WHAT THE TASK ASKS:
Task for the records below: repeat the line containing "left hip: (819, 505)" and every line after it, exactly and with nothing else, but leave out the pictures.

── GIVEN DATA

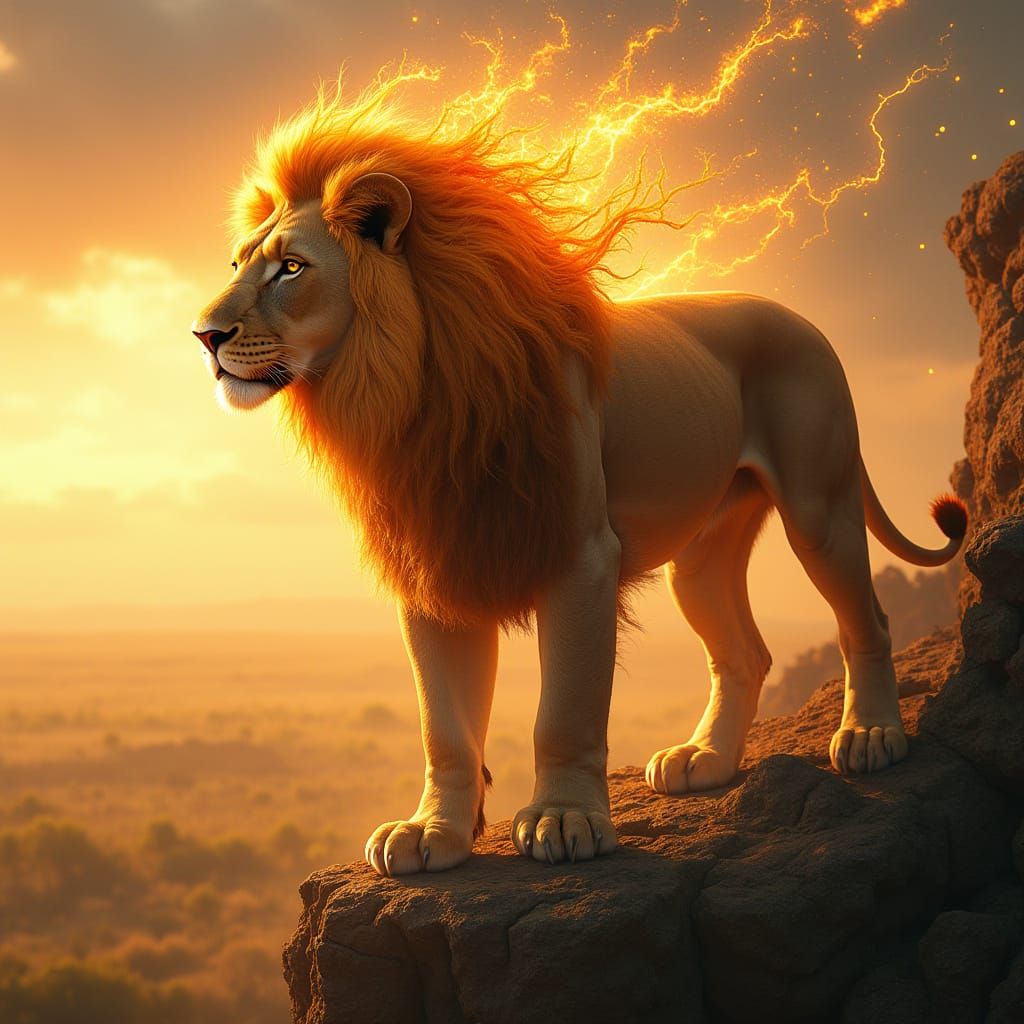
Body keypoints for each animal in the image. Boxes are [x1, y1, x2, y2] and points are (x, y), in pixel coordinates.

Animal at [192, 81, 967, 875]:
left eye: (291, 269)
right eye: (238, 263)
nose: (204, 335)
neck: (409, 394)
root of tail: (802, 318)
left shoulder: (580, 554)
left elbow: (563, 709)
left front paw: (564, 820)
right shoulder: (436, 558)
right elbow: (445, 725)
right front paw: (431, 832)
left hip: (819, 505)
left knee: (866, 619)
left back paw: (872, 738)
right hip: (703, 555)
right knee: (744, 652)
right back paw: (704, 760)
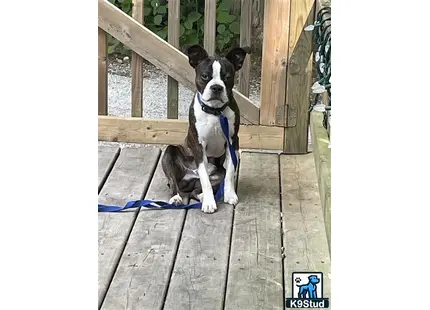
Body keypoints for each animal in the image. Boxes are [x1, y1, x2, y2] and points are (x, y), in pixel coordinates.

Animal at [160, 44, 250, 213]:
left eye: (227, 77)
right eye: (204, 76)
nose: (216, 87)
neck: (215, 111)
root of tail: (189, 178)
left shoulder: (232, 142)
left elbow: (230, 172)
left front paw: (230, 195)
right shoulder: (198, 145)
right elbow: (205, 179)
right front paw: (209, 202)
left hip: (217, 175)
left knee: (196, 190)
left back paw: (203, 196)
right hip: (170, 153)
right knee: (174, 183)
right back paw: (177, 198)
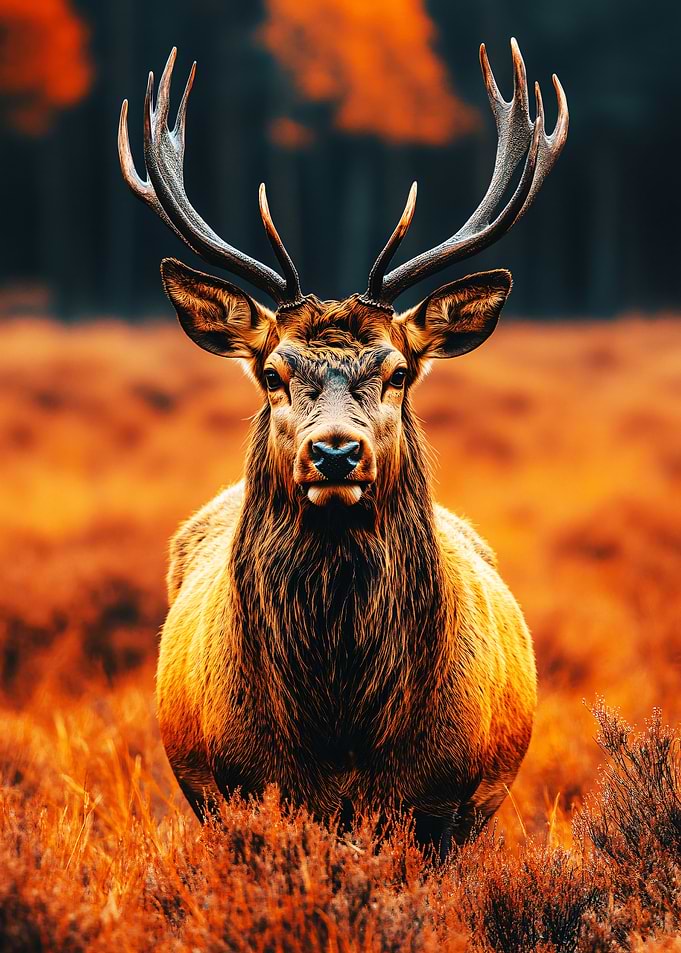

────

OUTPUT FOR THIS TASK:
left hip: (819, 505)
left knee: (866, 619)
left back paw: (872, 738)
right hip: (703, 555)
right knee: (744, 652)
right back paw: (704, 760)
Body keypoints for each animal in the image. Boxes are [x1, y1, x2, y2] and points are (x, y), in pixel coordinates.

Animal at [160, 44, 250, 213]:
left eye: (227, 77)
right eye: (204, 76)
nose: (216, 87)
neck: (215, 111)
root of tail: (189, 178)
left shoulder: (232, 142)
left elbow: (230, 172)
left front paw: (230, 195)
right shoulder: (198, 145)
right elbow: (205, 179)
right front paw: (209, 202)
left hip: (217, 175)
left knee: (196, 190)
left back paw: (203, 196)
right hip: (170, 153)
right knee: (174, 183)
right back paw: (177, 198)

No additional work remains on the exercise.